Her host, Madame de Satgé, born Harriet Rowley, is the wealthy daughter of an Irish peer and a little cousin of the Duke of Wellington. She acquired the domain a year earlier and transformed it : the new house, which includes in its west the original episcopal house, is now rectangular and of classic style; its living space has doubled (almost). Two English gardens, of which Lady Chatterton praised the beauty in her travelogue, adorne it: the Château de Longpré becomes a pleasant holiday resort. The coat of arms and the motto «Suivez-moi» (follow me) of the Satgé family that adorn the north facade of the castle recalls this period. The staircase, very elegant, which welcomes the visitors, as well as the two charming lounges - one east-oriented, illuminated by morning light and the other, facing south, open on the Pyrenees.

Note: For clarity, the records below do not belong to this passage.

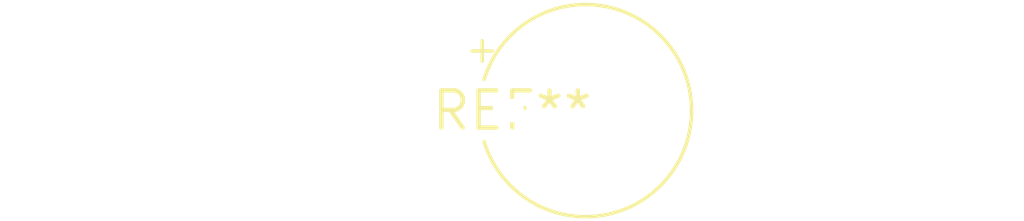
<source format=kicad_pcb>
(kicad_pcb (version 20240108) (generator pcbnew)

  (general
    (thickness 1.6)
  )

  (paper "A4")
  (layers
    (0 "F.Cu" signal)
    (31 "B.Cu" signal)
    (32 "B.Adhes" user "B.Adhesive")
    (33 "F.Adhes" user "F.Adhesive")
    (34 "B.Paste" user)
    (35 "F.Paste" user)
    (36 "B.SilkS" user "B.Silkscreen")
    (37 "F.SilkS" user "F.Silkscreen")
    (38 "B.Mask" user)
    (39 "F.Mask" user)
    (40 "Dwgs.User" user "User.Drawings")
    (41 "Cmts.User" user "User.Comments")
    (42 "Eco1.User" user "User.Eco1")
    (43 "Eco2.User" user "User.Eco2")
    (44 "Edge.Cuts" user)
    (45 "Margin" user)
    (46 "B.CrtYd" user "B.Courtyard")
    (47 "F.CrtYd" user "F.Courtyard")
    (48 "B.Fab" user)
    (49 "F.Fab" user)
    (50 "User.1" user)
    (51 "User.2" user)
    (52 "User.3" user)
    (53 "User.4" user)
    (54 "User.5" user)
    (55 "User.6" user)
    (56 "User.7" user)
    (57 "User.8" user)
    (58 "User.9" user)
  )

  (setup
    (pad_to_mask_clearance 0)
    (pcbplotparams
      (layerselection 0x00010fc_ffffffff)
      (plot_on_all_layers_selection 0x0000000_00000000)
      (disableapertmacros false)
      (usegerberextensions false)
      (usegerberattributes false)
      (usegerberadvancedattributes false)
      (creategerberjobfile false)
      (dashed_line_dash_ratio 12.000000)
      (dashed_line_gap_ratio 3.000000)
      (svgprecision 4)
      (plotframeref false)
      (viasonmask false)
      (mode 1)
      (useauxorigin false)
      (hpglpennumber 1)
      (hpglpenspeed 20)
      (hpglpendiameter 15.000000)
      (dxfpolygonmode false)
      (dxfimperialunits false)
      (dxfusepcbnewfont false)
      (psnegative false)
      (psa4output false)
      (plotreference false)
      (plotvalue false)
      (plotinvisibletext false)
      (sketchpadsonfab false)
      (subtractmaskfromsilk false)
      (outputformat 1)
      (mirror false)
      (drillshape 1)
      (scaleselection 1)
      (outputdirectory "")
    )
  )

  (net 0 "")

  (footprint "CP_Radial_Tantal_D7.0mm_P5.00mm" (layer "F.Cu") (at 0 0))

)

</source>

A Marshal of France in Longpré

Transformations, improvements, and generous hospitality inexorably lead to the sale of the estate and the château. In 1843 Emmanuel-Fortuné de Roux, Marquis of Puivert, is the new owner. An inventory of the property, on the latter's death, has revealed to us that the castle in 1869 contained a library of around 631 volumes (today dispersed). Nevermind ! The current owners will reconnect with its past and will create a library now devoted to the Pyrenees.

Longpré, which remained the property of descendants of the Roux family until 1972, gradually became numb: the castle, barely habited and the lands, poorly maintained, were gradually sold.

Louis-François Franchet d’Espèrey

However, in June 1940, a prestigious host finds refuge there, Marshal of France Louis-François Franchet d'Espèrey. The great winner of the Balkans, holder of the military medal and the Grand Cross of the Legion of Honor, elected academician in 1934 in the chair of Marshal Lyautey, withdrew to Ariège when Marshal Pétain handed over the fate of France between the hands of the Germans. The château de Longpré becomes his military lair for a few months before he settled in Albi with his family to face the winter.

Nowadays

Depuis 2016, le domaine de Longpré est devenu propriété de Leatitia et Lilian CANTOS.
Leur audace? Faire de cette demeure un château luxueux, chaleureux, mais aussi familial, fidèle à son histoire, un lieu idyllique qui s'oriente vers l'évènementiel privé et professionnel.